# How to complete this task
Reproduce every record below word for word, leaving out the pictures.

Stored items

--*--

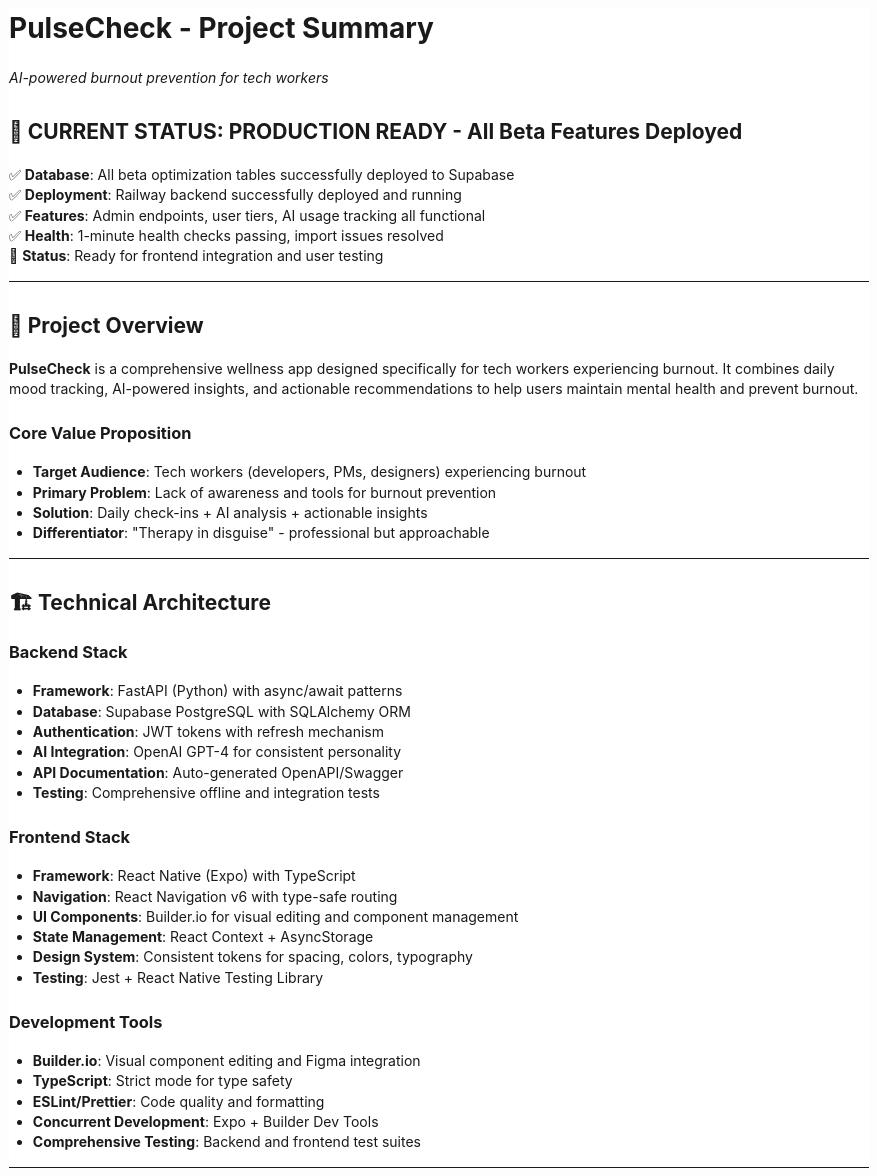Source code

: # PulseCheck - Project Summary

*AI-powered burnout prevention for tech workers*

## 🎯 **CURRENT STATUS: PRODUCTION READY - All Beta Features Deployed**

✅ **Database**: All beta optimization tables successfully deployed to Supabase  
✅ **Deployment**: Railway backend successfully deployed and running  
✅ **Features**: Admin endpoints, user tiers, AI usage tracking all functional  
✅ **Health**: 1-minute health checks passing, import issues resolved  
🚀 **Status**: Ready for frontend integration and user testing  

---

## 🎯 Project Overview

**PulseCheck** is a comprehensive wellness app designed specifically for tech workers experiencing burnout. It combines daily mood tracking, AI-powered insights, and actionable recommendations to help users maintain mental health and prevent burnout.

### Core Value Proposition
- **Target Audience**: Tech workers (developers, PMs, designers) experiencing burnout
- **Primary Problem**: Lack of awareness and tools for burnout prevention
- **Solution**: Daily check-ins + AI analysis + actionable insights
- **Differentiator**: "Therapy in disguise" - professional but approachable

---

## 🏗️ Technical Architecture

### Backend Stack
- **Framework**: FastAPI (Python) with async/await patterns
- **Database**: Supabase PostgreSQL with SQLAlchemy ORM
- **Authentication**: JWT tokens with refresh mechanism
- **AI Integration**: OpenAI GPT-4 for consistent personality
- **API Documentation**: Auto-generated OpenAPI/Swagger
- **Testing**: Comprehensive offline and integration tests

### Frontend Stack
- **Framework**: React Native (Expo) with TypeScript
- **Navigation**: React Navigation v6 with type-safe routing
- **UI Components**: Builder.io for visual editing and component management
- **State Management**: React Context + AsyncStorage
- **Design System**: Consistent tokens for spacing, colors, typography
- **Testing**: Jest + React Native Testing Library

### Development Tools
- **Builder.io**: Visual component editing and Figma integration
- **TypeScript**: Strict mode for type safety
- **ESLint/Prettier**: Code quality and formatting
- **Concurrent Development**: Expo + Builder Dev Tools
- **Comprehensive Testing**: Backend and frontend test suites

---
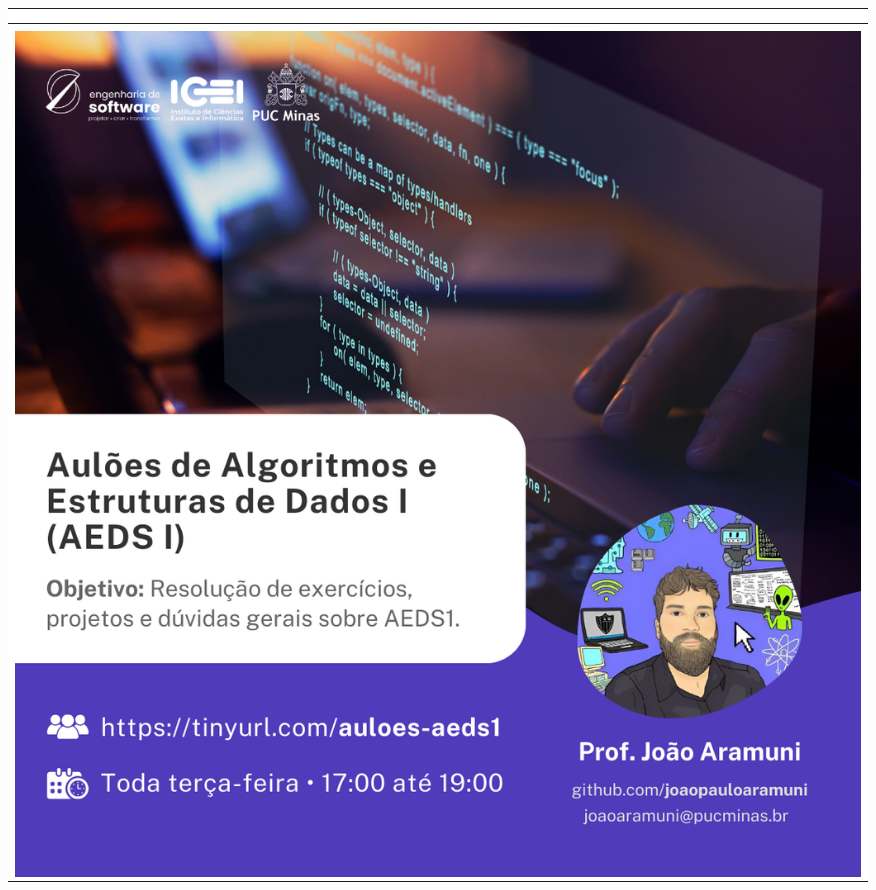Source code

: 

----- 

<div>

<table>
<tr>
 <td align="center" colspan="3"></td>
</tr>
<tr>
 <td align="center"><a href="https://tinyurl.com/auloes-aeds1" target="_blank"><img align="center" alt="aeds1" src="https://github.com/joaopauloaramuni/joaopauloaramuni.github.io/blob/main/image/aramuni-aeds1.png?raw=true"/></a></td>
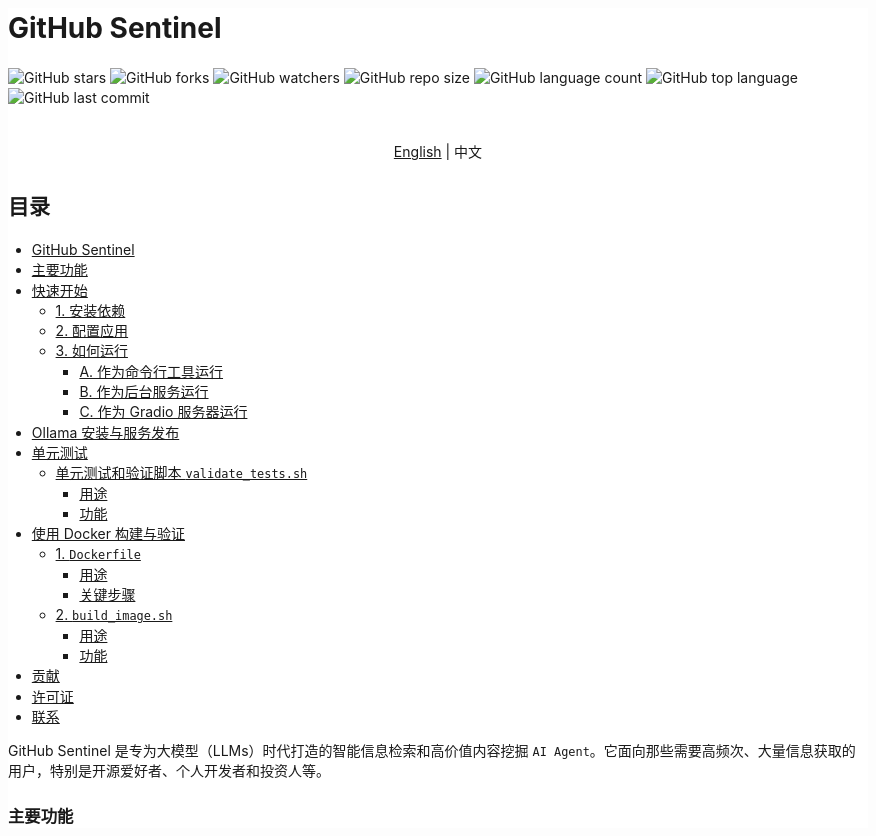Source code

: # GitHub Sentinel

![GitHub stars](https://img.shields.io/github/stars/DjangoPeng/GitHubSentinel?style=social)
![GitHub forks](https://img.shields.io/github/forks/DjangoPeng/GitHubSentinel?style=social)
![GitHub watchers](https://img.shields.io/github/watchers/DjangoPeng/GitHubSentinel?style=social)
![GitHub repo size](https://img.shields.io/github/repo-size/DjangoPeng/GitHubSentinel)
![GitHub language count](https://img.shields.io/github/languages/count/DjangoPeng/GitHubSentinel)
![GitHub top language](https://img.shields.io/github/languages/top/DjangoPeng/GitHubSentinel)
![GitHub last commit](https://img.shields.io/github/last-commit/DjangoPeng/GitHubSentinel?color=red)

<p align="center">
    <br> <a href="README-EN.md">English</a> | 中文
</p>

## 目录

- [GitHub Sentinel](#github-sentinel)
- [主要功能](#主要功能)
- [快速开始](#快速开始)
  - [1. 安装依赖](#1-安装依赖)
  - [2. 配置应用](#2-配置应用)
  - [3. 如何运行](#3-如何运行)
    - [A. 作为命令行工具运行](#a-作为命令行工具运行)
    - [B. 作为后台服务运行](#b-作为后台服务运行)
    - [C. 作为 Gradio 服务器运行](#c-作为-gradio-服务器运行)
- [Ollama 安装与服务发布](#Ollama-安装与服务发布)
- [单元测试](#单元测试)
  - [单元测试和验证脚本 `validate_tests.sh`](#单元测试和验证脚本-validate_testssh)
    - [用途](#用途)
    - [功能](#功能)
- [使用 Docker 构建与验证](#使用-docker-构建与验证)
  - [1. `Dockerfile`](#1-dockerfile)
    - [用途](#用途)
    - [关键步骤](#关键步骤)
  - [2. `build_image.sh`](#2-build_imagesh)
    - [用途](#用途)
    - [功能](#功能)
- [贡献](#贡献)
- [许可证](#许可证)
- [联系](#联系)



GitHub Sentinel 是专为大模型（LLMs）时代打造的智能信息检索和高价值内容挖掘 `AI Agent`。它面向那些需要高频次、大量信息获取的用户，特别是开源爱好者、个人开发者和投资人等。


### 主要功能
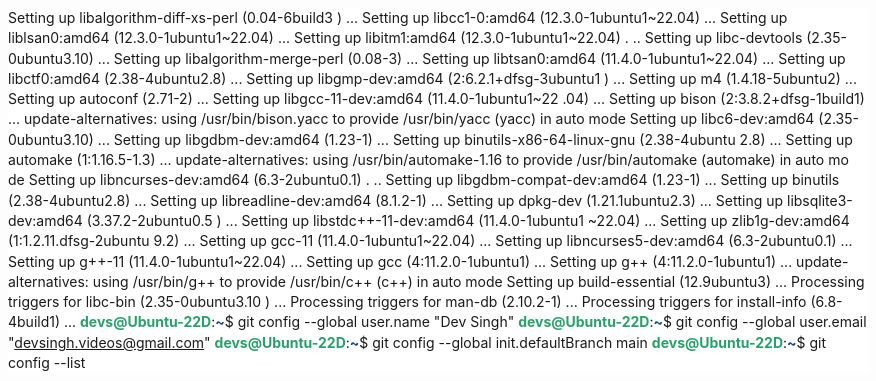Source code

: Setting up libalgorithm-diff-xs-perl (0.04-6build3
) ...
Setting up libcc1-0:amd64 (12.3.0-1ubuntu1~22.04) 
...
Setting up liblsan0:amd64 (12.3.0-1ubuntu1~22.04) 
...
Setting up libitm1:amd64 (12.3.0-1ubuntu1~22.04) .
..
Setting up libc-devtools (2.35-0ubuntu3.10) ...
Setting up libalgorithm-merge-perl (0.08-3) ...
Setting up libtsan0:amd64 (11.4.0-1ubuntu1~22.04) 
...
Setting up libctf0:amd64 (2.38-4ubuntu2.8) ...
Setting up libgmp-dev:amd64 (2:6.2.1+dfsg-3ubuntu1
) ...
Setting up m4 (1.4.18-5ubuntu2) ...
Setting up autoconf (2.71-2) ...
Setting up libgcc-11-dev:amd64 (11.4.0-1ubuntu1~22
.04) ...
Setting up bison (2:3.8.2+dfsg-1build1) ...
update-alternatives: using /usr/bin/bison.yacc to 
provide /usr/bin/yacc (yacc) in auto mode
Setting up libc6-dev:amd64 (2.35-0ubuntu3.10) ...
Setting up libgdbm-dev:amd64 (1.23-1) ...
Setting up binutils-x86-64-linux-gnu (2.38-4ubuntu
2.8) ...
Setting up automake (1:1.16.5-1.3) ...
update-alternatives: using /usr/bin/automake-1.16 
to provide /usr/bin/automake (automake) in auto mo
de
Setting up libncurses-dev:amd64 (6.3-2ubuntu0.1) .
..
Setting up libgdbm-compat-dev:amd64 (1.23-1) ...
Setting up binutils (2.38-4ubuntu2.8) ...
Setting up libreadline-dev:amd64 (8.1.2-1) ...
Setting up dpkg-dev (1.21.1ubuntu2.3) ...
Setting up libsqlite3-dev:amd64 (3.37.2-2ubuntu0.5
) ...
Setting up libstdc++-11-dev:amd64 (11.4.0-1ubuntu1
~22.04) ...
Setting up zlib1g-dev:amd64 (1:1.2.11.dfsg-2ubuntu
9.2) ...
Setting up gcc-11 (11.4.0-1ubuntu1~22.04) ...
Setting up libncurses5-dev:amd64 (6.3-2ubuntu0.1) 
...
Setting up g++-11 (11.4.0-1ubuntu1~22.04) ...
Setting up gcc (4:11.2.0-1ubuntu1) ...
Setting up g++ (4:11.2.0-1ubuntu1) ...
update-alternatives: using /usr/bin/g++ to provide
 /usr/bin/c++ (c++) in auto mode
Setting up build-essential (12.9ubuntu3) ...
Processing triggers for libc-bin (2.35-0ubuntu3.10
) ...
Processing triggers for man-db (2.10.2-1) ...
Processing triggers for install-info (6.8-4build1)
 ...
<font color="#26A269"><b>devs@Ubuntu-22D</b></font>:<font color="#12488B"><b>~</b></font>$ git config --global user.name &quot;Dev Singh&quot;
<font color="#26A269"><b>devs@Ubuntu-22D</b></font>:<font color="#12488B"><b>~</b></font>$ git config --global user.email &quot;devsingh.videos@gmail.com&quot;
<font color="#26A269"><b>devs@Ubuntu-22D</b></font>:<font color="#12488B"><b>~</b></font>$ git config --global init.defaultBranch main
<font color="#26A269"><b>devs@Ubuntu-22D</b></font>:<font color="#12488B"><b>~</b></font>$ git config --list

--*--

# Solution to this task
Source code

: # PulseCheck - Project Summary

*AI-powered burnout prevention for tech workers*

## 🎯 **CURRENT STATUS: PRODUCTION READY - All Beta Features Deployed**

✅ **Database**: All beta optimization tables successfully deployed to Supabase  
✅ **Deployment**: Railway backend successfully deployed and running  
✅ **Features**: Admin endpoints, user tiers, AI usage tracking all functional  
✅ **Health**: 1-minute health checks passing, import issues resolved  
🚀 **Status**: Ready for frontend integration and user testing  

---

## 🎯 Project Overview

**PulseCheck** is a comprehensive wellness app designed specifically for tech workers experiencing burnout. It combines daily mood tracking, AI-powered insights, and actionable recommendations to help users maintain mental health and prevent burnout.

### Core Value Proposition
- **Target Audience**: Tech workers (developers, PMs, designers) experiencing burnout
- **Primary Problem**: Lack of awareness and tools for burnout prevention
- **Solution**: Daily check-ins + AI analysis + actionable insights
- **Differentiator**: "Therapy in disguise" - professional but approachable

---

## 🏗️ Technical Architecture

### Backend Stack
- **Framework**: FastAPI (Python) with async/await patterns
- **Database**: Supabase PostgreSQL with SQLAlchemy ORM
- **Authentication**: JWT tokens with refresh mechanism
- **AI Integration**: OpenAI GPT-4 for consistent personality
- **API Documentation**: Auto-generated OpenAPI/Swagger
- **Testing**: Comprehensive offline and integration tests

### Frontend Stack
- **Framework**: React Native (Expo) with TypeScript
- **Navigation**: React Navigation v6 with type-safe routing
- **UI Components**: Builder.io for visual editing and component management
- **State Management**: React Context + AsyncStorage
- **Design System**: Consistent tokens for spacing, colors, typography
- **Testing**: Jest + React Native Testing Library

### Development Tools
- **Builder.io**: Visual component editing and Figma integration
- **TypeScript**: Strict mode for type safety
- **ESLint/Prettier**: Code quality and formatting
- **Concurrent Development**: Expo + Builder Dev Tools
- **Comprehensive Testing**: Backend and frontend test suites

---
Source code

: 

----- 

<div>

<table>
<tr>
 <td align="center" colspan="3"></td>
</tr>
<tr>
 <td align="center"><a href="https://tinyurl.com/auloes-aeds1" target="_blank"><img align="center" alt="aeds1" src="https://github.com/joaopauloaramuni/joaopauloaramuni.github.io/blob/main/image/aramuni-aeds1.png?raw=true"/></a></td>
Source code

: # GitHub Sentinel

![GitHub stars](https://img.shields.io/github/stars/DjangoPeng/GitHubSentinel?style=social)
![GitHub forks](https://img.shields.io/github/forks/DjangoPeng/GitHubSentinel?style=social)
![GitHub watchers](https://img.shields.io/github/watchers/DjangoPeng/GitHubSentinel?style=social)
![GitHub repo size](https://img.shields.io/github/repo-size/DjangoPeng/GitHubSentinel)
![GitHub language count](https://img.shields.io/github/languages/count/DjangoPeng/GitHubSentinel)
![GitHub top language](https://img.shields.io/github/languages/top/DjangoPeng/GitHubSentinel)
![GitHub last commit](https://img.shields.io/github/last-commit/DjangoPeng/GitHubSentinel?color=red)

<p align="center">
    <br> <a href="README-EN.md">English</a> | 中文
</p>

## 目录

- [GitHub Sentinel](#github-sentinel)
- [主要功能](#主要功能)
- [快速开始](#快速开始)
  - [1. 安装依赖](#1-安装依赖)
  - [2. 配置应用](#2-配置应用)
  - [3. 如何运行](#3-如何运行)
    - [A. 作为命令行工具运行](#a-作为命令行工具运行)
    - [B. 作为后台服务运行](#b-作为后台服务运行)
    - [C. 作为 Gradio 服务器运行](#c-作为-gradio-服务器运行)
- [Ollama 安装与服务发布](#Ollama-安装与服务发布)
- [单元测试](#单元测试)
  - [单元测试和验证脚本 `validate_tests.sh`](#单元测试和验证脚本-validate_testssh)
    - [用途](#用途)
    - [功能](#功能)
- [使用 Docker 构建与验证](#使用-docker-构建与验证)
  - [1. `Dockerfile`](#1-dockerfile)
    - [用途](#用途)
    - [关键步骤](#关键步骤)
  - [2. `build_image.sh`](#2-build_imagesh)
    - [用途](#用途)
    - [功能](#功能)
- [贡献](#贡献)
- [许可证](#许可证)
- [联系](#联系)



GitHub Sentinel 是专为大模型（LLMs）时代打造的智能信息检索和高价值内容挖掘 `AI Agent`。它面向那些需要高频次、大量信息获取的用户，特别是开源爱好者、个人开发者和投资人等。


### 主要功能
Source code

: Setting up libalgorithm-diff-xs-perl (0.04-6build3
) ...
Setting up libcc1-0:amd64 (12.3.0-1ubuntu1~22.04) 
...
Setting up liblsan0:amd64 (12.3.0-1ubuntu1~22.04) 
...
Setting up libitm1:amd64 (12.3.0-1ubuntu1~22.04) .
..
Setting up libc-devtools (2.35-0ubuntu3.10) ...
Setting up libalgorithm-merge-perl (0.08-3) ...
Setting up libtsan0:amd64 (11.4.0-1ubuntu1~22.04) 
...
Setting up libctf0:amd64 (2.38-4ubuntu2.8) ...
Setting up libgmp-dev:amd64 (2:6.2.1+dfsg-3ubuntu1
) ...
Setting up m4 (1.4.18-5ubuntu2) ...
Setting up autoconf (2.71-2) ...
Setting up libgcc-11-dev:amd64 (11.4.0-1ubuntu1~22
.04) ...
Setting up bison (2:3.8.2+dfsg-1build1) ...
update-alternatives: using /usr/bin/bison.yacc to 
provide /usr/bin/yacc (yacc) in auto mode
Setting up libc6-dev:amd64 (2.35-0ubuntu3.10) ...
Setting up libgdbm-dev:amd64 (1.23-1) ...
Setting up binutils-x86-64-linux-gnu (2.38-4ubuntu
2.8) ...
Setting up automake (1:1.16.5-1.3) ...
update-alternatives: using /usr/bin/automake-1.16 
to provide /usr/bin/automake (automake) in auto mo
de
Setting up libncurses-dev:amd64 (6.3-2ubuntu0.1) .
..
Setting up libgdbm-compat-dev:amd64 (1.23-1) ...
Setting up binutils (2.38-4ubuntu2.8) ...
Setting up libreadline-dev:amd64 (8.1.2-1) ...
Setting up dpkg-dev (1.21.1ubuntu2.3) ...
Setting up libsqlite3-dev:amd64 (3.37.2-2ubuntu0.5
) ...
Setting up libstdc++-11-dev:amd64 (11.4.0-1ubuntu1
~22.04) ...
Setting up zlib1g-dev:amd64 (1:1.2.11.dfsg-2ubuntu
9.2) ...
Setting up gcc-11 (11.4.0-1ubuntu1~22.04) ...
Setting up libncurses5-dev:amd64 (6.3-2ubuntu0.1) 
...
Setting up g++-11 (11.4.0-1ubuntu1~22.04) ...
Setting up gcc (4:11.2.0-1ubuntu1) ...
Setting up g++ (4:11.2.0-1ubuntu1) ...
update-alternatives: using /usr/bin/g++ to provide
 /usr/bin/c++ (c++) in auto mode
Setting up build-essential (12.9ubuntu3) ...
Processing triggers for libc-bin (2.35-0ubuntu3.10
) ...
Processing triggers for man-db (2.10.2-1) ...
Processing triggers for install-info (6.8-4build1)
 ...
<font color="#26A269"><b>devs@Ubuntu-22D</b></font>:<font color="#12488B"><b>~</b></font>$ git config --global user.name &quot;Dev Singh&quot;
<font color="#26A269"><b>devs@Ubuntu-22D</b></font>:<font color="#12488B"><b>~</b></font>$ git config --global user.email &quot;devsingh.videos@gmail.com&quot;
<font color="#26A269"><b>devs@Ubuntu-22D</b></font>:<font color="#12488B"><b>~</b></font>$ git config --global init.defaultBranch main
<font color="#26A269"><b>devs@Ubuntu-22D</b></font>:<font color="#12488B"><b>~</b></font>$ git config --list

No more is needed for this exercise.